Simplicity has been beating complexity for a long time. In fact, the preference for simplicity dates back to ancient Greece. Centuries later, a fourteenth-century friar named William of Occam formalized the preference for simplicity in a philosophy known as Occam's razor. This philosophy remains an essential underlying principle of many sciences, including machine learning.
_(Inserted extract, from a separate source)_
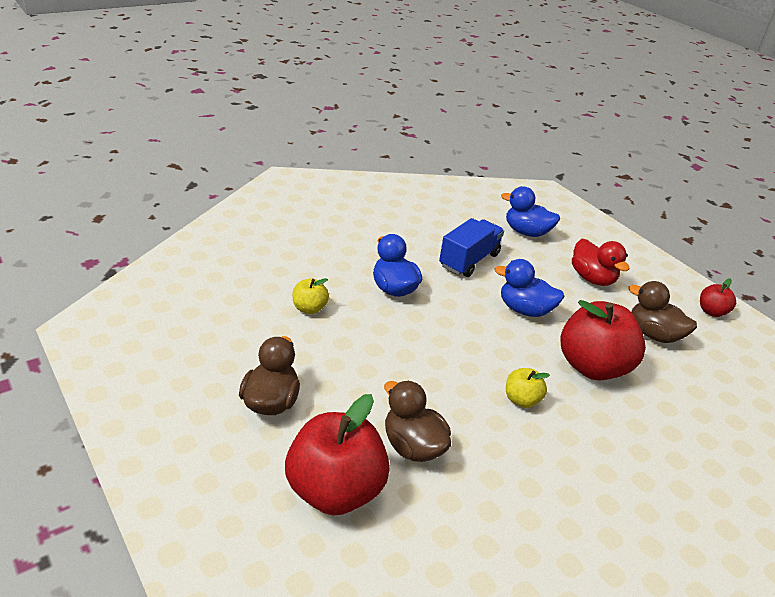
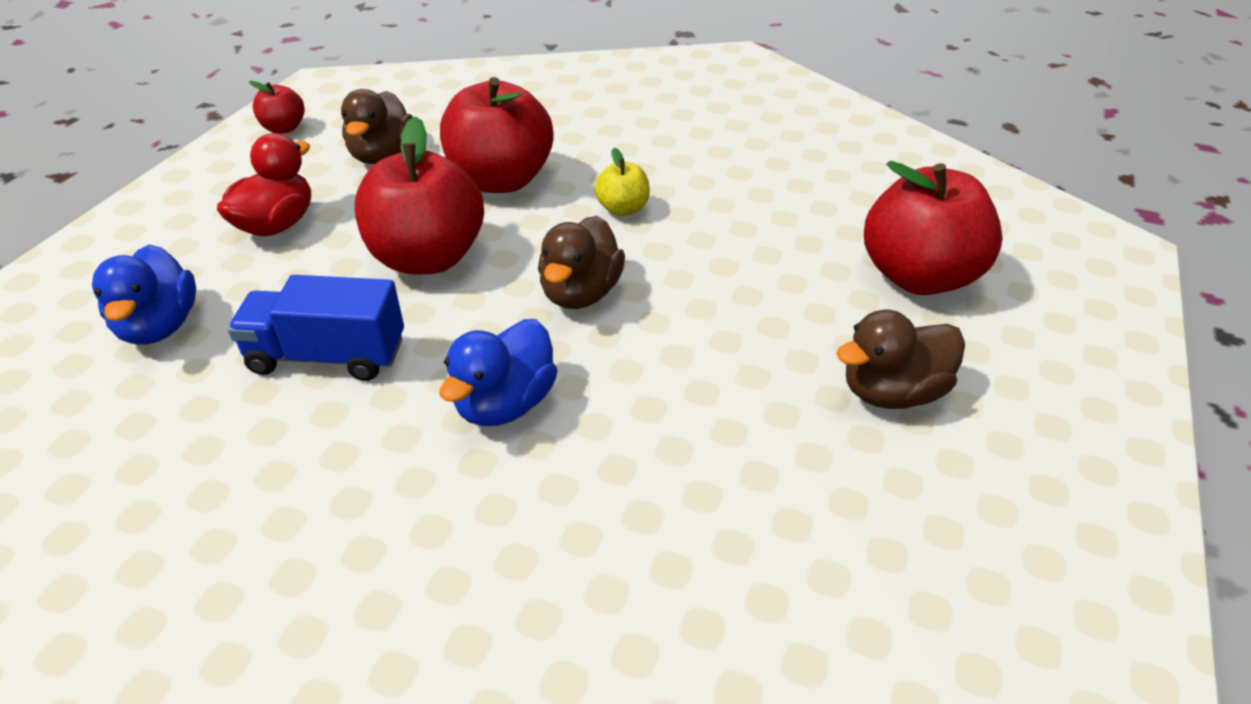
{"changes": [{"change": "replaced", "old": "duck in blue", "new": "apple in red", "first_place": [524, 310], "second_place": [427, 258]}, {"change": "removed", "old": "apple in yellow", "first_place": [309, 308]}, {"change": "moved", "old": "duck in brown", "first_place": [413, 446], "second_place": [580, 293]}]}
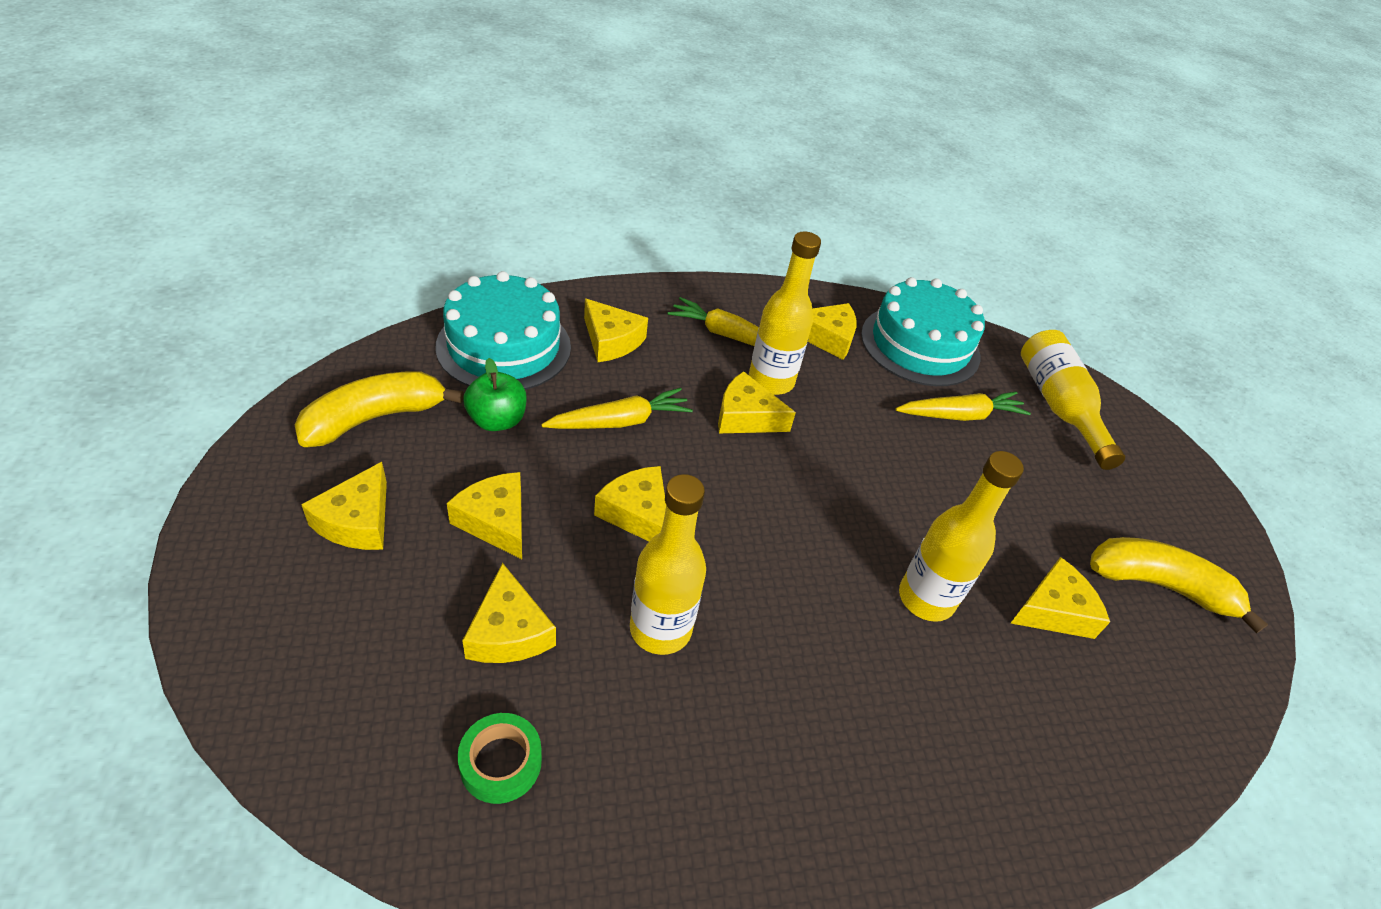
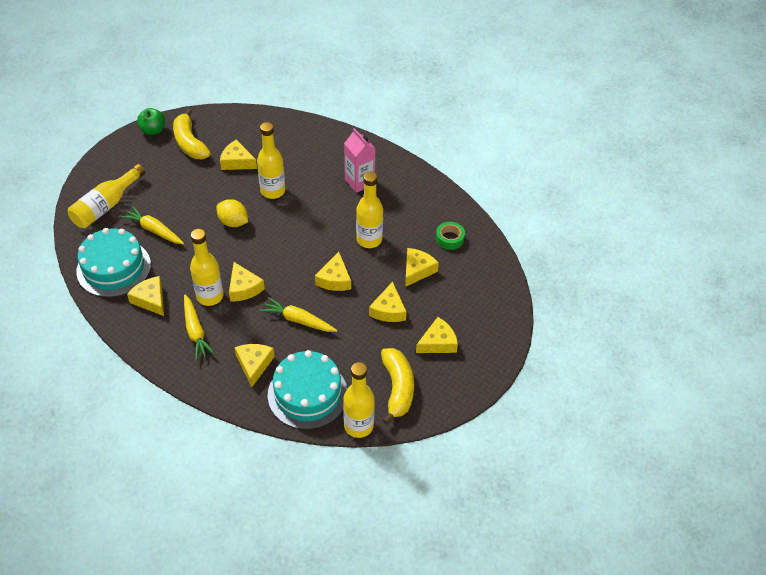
{"changes": [{"change": "moved", "old": "apple in green", "first_place": [497, 420], "second_place": [153, 130]}, {"change": "turned", "old": "banana in yellow", "first_place": [375, 418], "second_place": [397, 388], "degrees": -105}, {"change": "added", "new": "carton in pink", "second_place": [359, 182]}, {"change": "added", "new": "lemon in yellow", "second_place": [233, 222]}, {"change": "added", "new": "bottle in yellow", "second_place": [358, 426]}]}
Exercises: Check your understanding

You are developing a physics equation. Which of the following formulas conform more closely to Occam's Razor?
A formula with twelve variables.
A formula with three variables.
You're on a brand-new machine learning project, about to select your first features. How many features should you pick?
Pick as many features as you can, so you can start observing which features have the strongest predictive power.
Pick 4–6 features that seem to have strong predictive power.
Pick 1–3 features that seem to have strong predictive power.

Regularization

Machine learning models must simultaneously meet two conflicting goals:

  • Fit data well.
  • Fit data as simply as possible.

One approach to keeping a model simple is to penalize complex models; that is, to force the model to become simpler during training. Penalizing complex models is one form of regularization.

Loss and complexity

So far, this course has suggested that the only goal when training was to minimize loss; that is:

minimize(loss)

As you've seen, models focused solely on minimizing loss tend to overfit. A better training optimization algorithm minimizes some combination of loss and complexity:

minimize(loss + complexity)

Unfortunately, loss and complexity are typically inversely related. As complexity increases, loss decreases. As complexity decreases, loss increases. You should find a reasonable middle ground where the model makes good predictions on both the training data and real-world data. That is, your model should find a reasonable compromise between loss and complexity.

What is complexity?

You've already seen a few different ways of quantifying loss. How would you quantify complexity? Start your exploration through the following exercise:

Exercise: Check your intuition

So far, we've been pretty vague about what complexity actually is. Which of the following ideas do you think would be reasonable complexity metrics?
Complexity is a function of the biases of all the features in the model.
Complexity is a function of the model's weights.
Complexity is a function of the square of the model's weights.